■ WHAT IS BEING ASKED: Find "red cap [424,260,495,302]" in the material below, then copy that line and every subsequent line to the end, exactly.
____
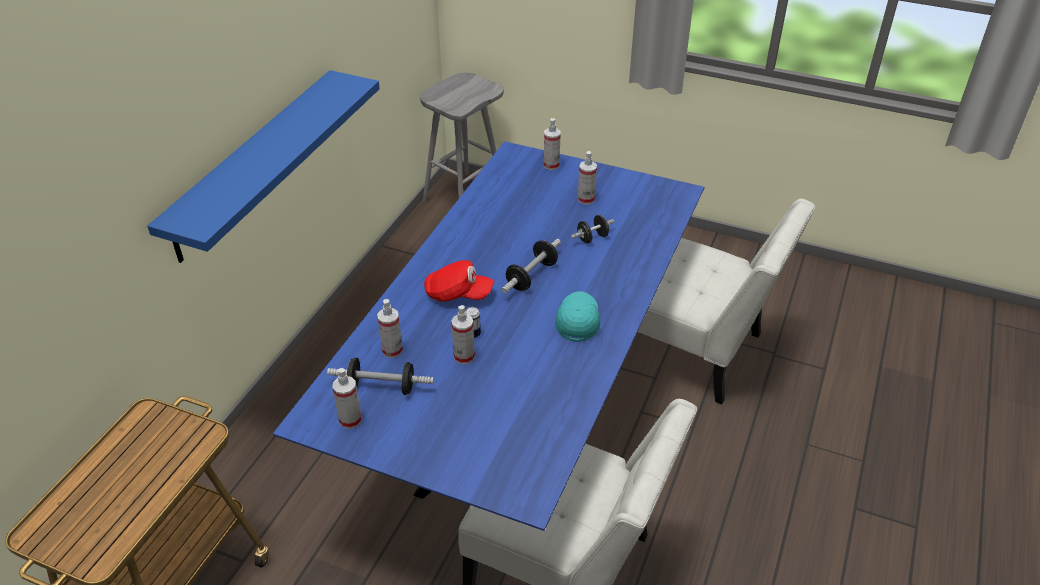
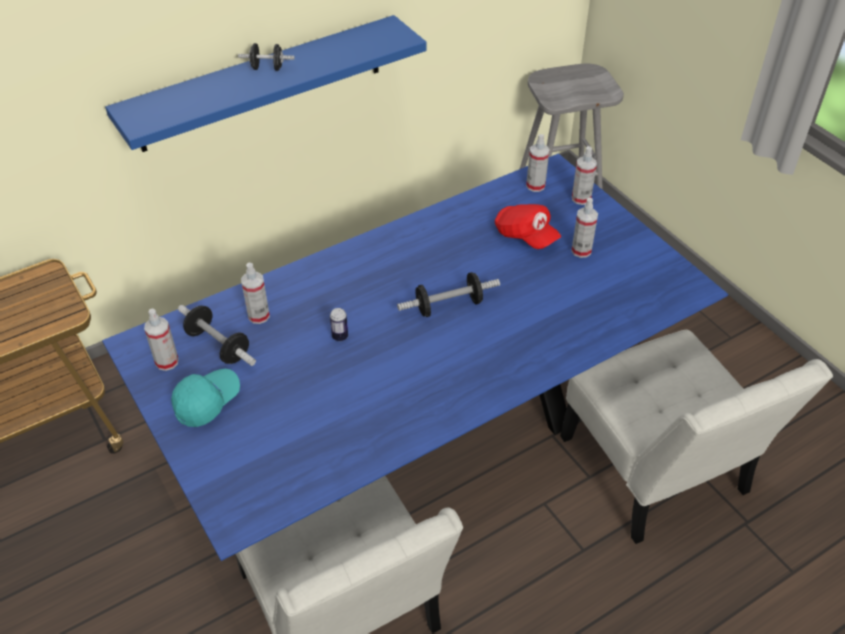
camera: 35 degrees right, 5 degrees up
red cap [424,260,495,302] -> red cap moved to [495,204,561,249]
spray bottle [451,305,475,364] -> spray bottle moved to [526,134,550,192]
turquoise cap [555,292,600,342] -> turquoise cap moved to [171,369,240,427]
black dumbbell [571,215,615,244] -> black dumbbell moved to [238,43,295,71]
____
■ FINISHED TASK:
red cap [424,260,495,302] -> red cap moved to [495,204,561,249]
spray bottle [451,305,475,364] -> spray bottle moved to [526,134,550,192]
turquoise cap [555,292,600,342] -> turquoise cap moved to [171,369,240,427]
black dumbbell [571,215,615,244] -> black dumbbell moved to [238,43,295,71]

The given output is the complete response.